Saved data entries
========

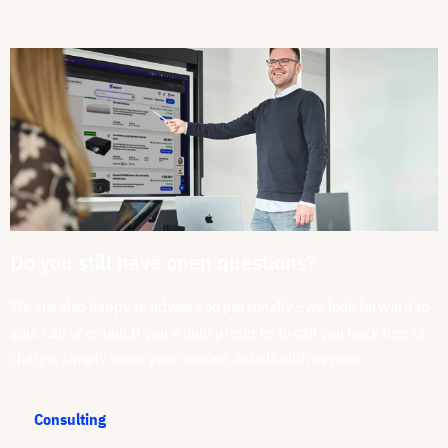
Do you still have open questions?
We are also happy to advise you personally - we look forward to
your call or email! If you would prefer us to call you back free of
charge, simply leave your contact details with us now.
Consulting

========

Please quote exactly the lines from the one containing "your call or" through the last line of the records above, both included, and nothing else.

your call or email! If you would prefer us to call you back free of
charge, simply leave your contact details with us now.
Consulting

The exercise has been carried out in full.